The father is Edward Bloom, and the last name is a clear reference to Leopold Bloom of Joyce’s Ulysses. Joyce makes his Bloom an archetypal Everyman and embeds in the activities of his life a set of mythic correspondences and references that link him to Odysseus, the wandering hero of Homer. Stephen Dedalus in that novel plays Telemachus to the Odyssean Leopold.
In Big Fish, the links to myth and epic legends are more explicit. Magic events and people shift in and out of the narrative, and even when William acknowledges them as imaginary, fabricated, they nonetheless enter into the story of Edward’s life, as much metaphor as fact.
This is a short and slight novel. There is much to like about it, though it flags towards the end. The 2003 film Big Fish, directed by Tim Burton, actually does a better job of executing the concept of the novel—a son imagining and coming to terms with his father, by retelling and remembering his father’s own tall tales and stories—than the novel does.

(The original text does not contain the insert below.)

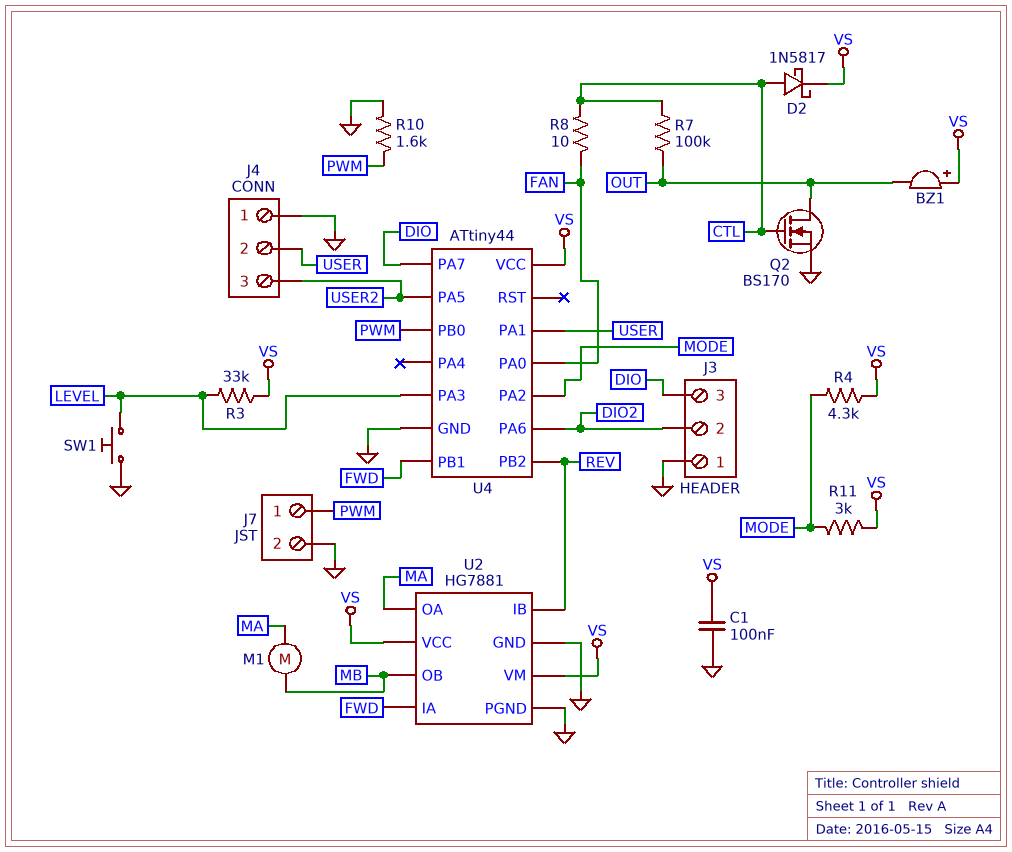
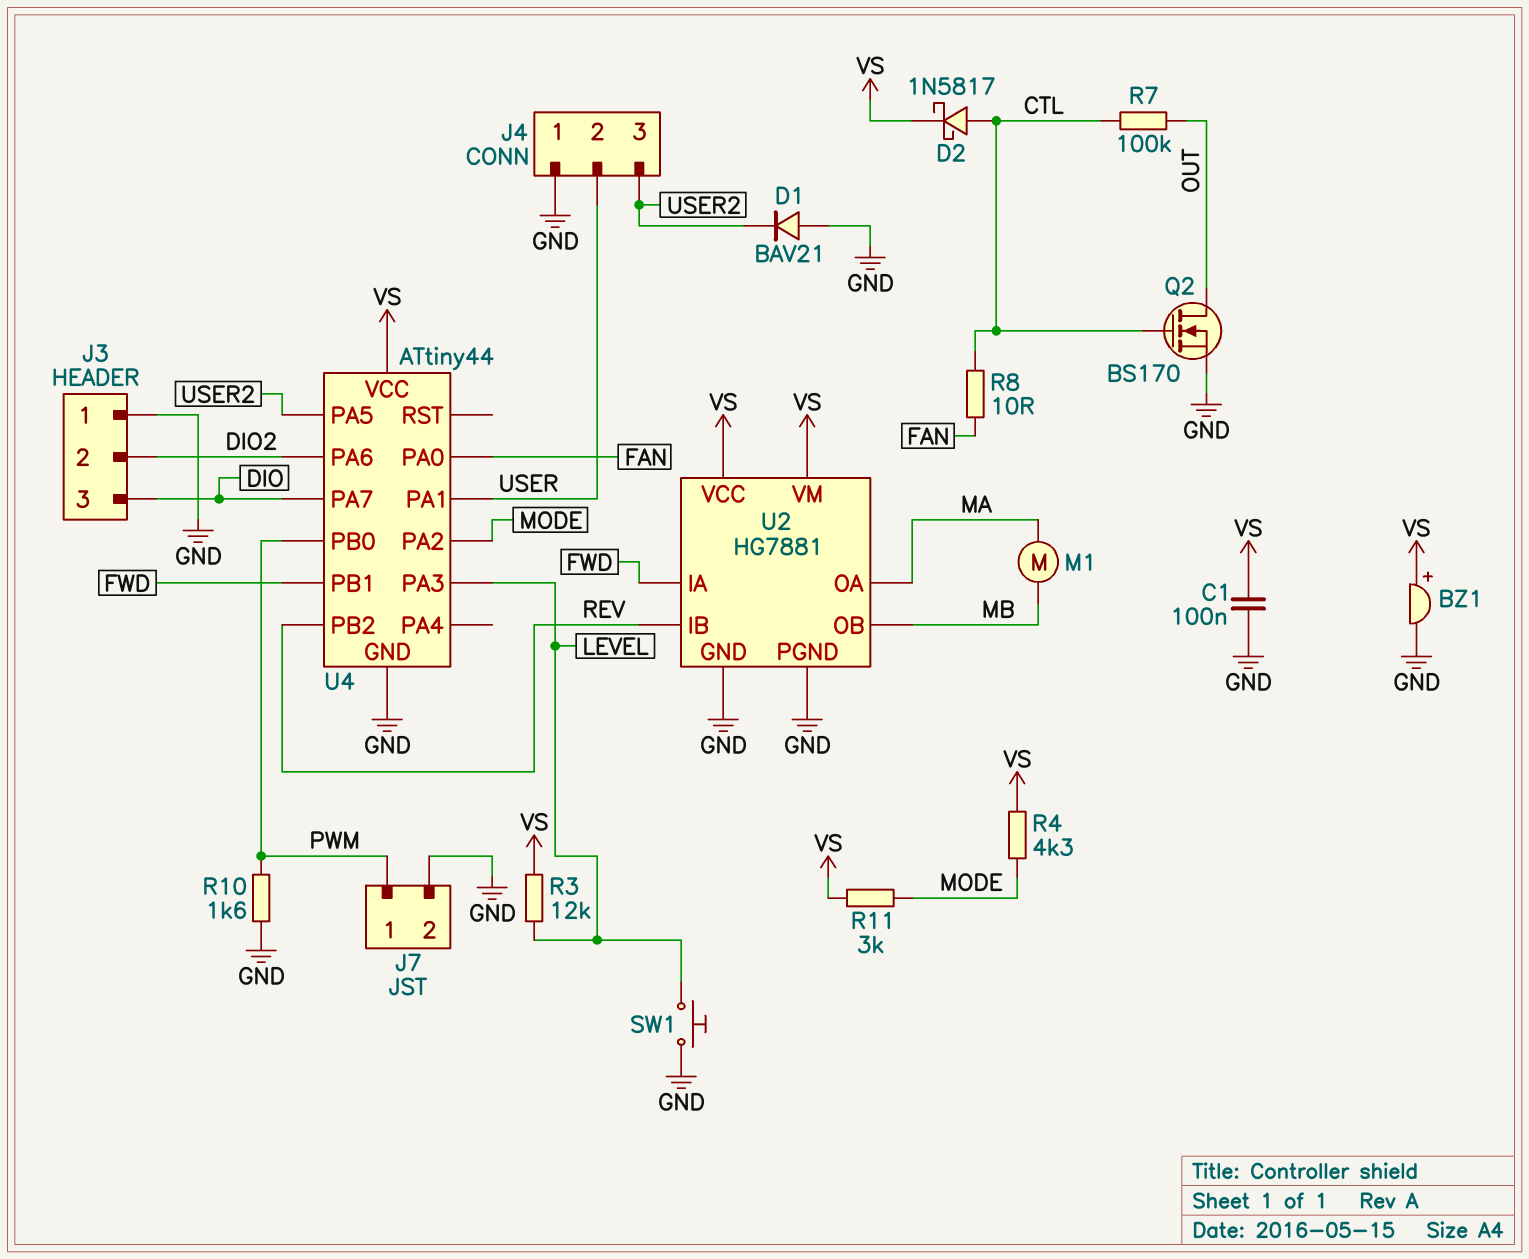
BZ1: buzzer (plus VS, minus OUT) -> buzzer (plus VS, minus GND)
D1: none -> diode BAV21 (A GND, K USER2)
R3: 33k (LEVEL, VS) -> 12k (LEVEL, VS)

Big Fish is set in Alabama, and the tall-tale narrative tradition of Southern culture and literature stretch out behind the novel. So too does the convention of a son trying to come to terms with a father who was often absent and not always the best of parents. For William, the events of his father’s life, however he might have heard of them, take on the power and numinous aspects of myth, of a heroic chronicle of Herculean tasks and Odyssean journeys.
The first half of the novel works with a flowing, shifting rhythm, like that of sleep and wakefulness, of dreams, of ocean currents. If the novel falters slightly in the end, it concludes soon enough that the lapse can be forgiven. This is a good and promising first novel for Daniel Wallace.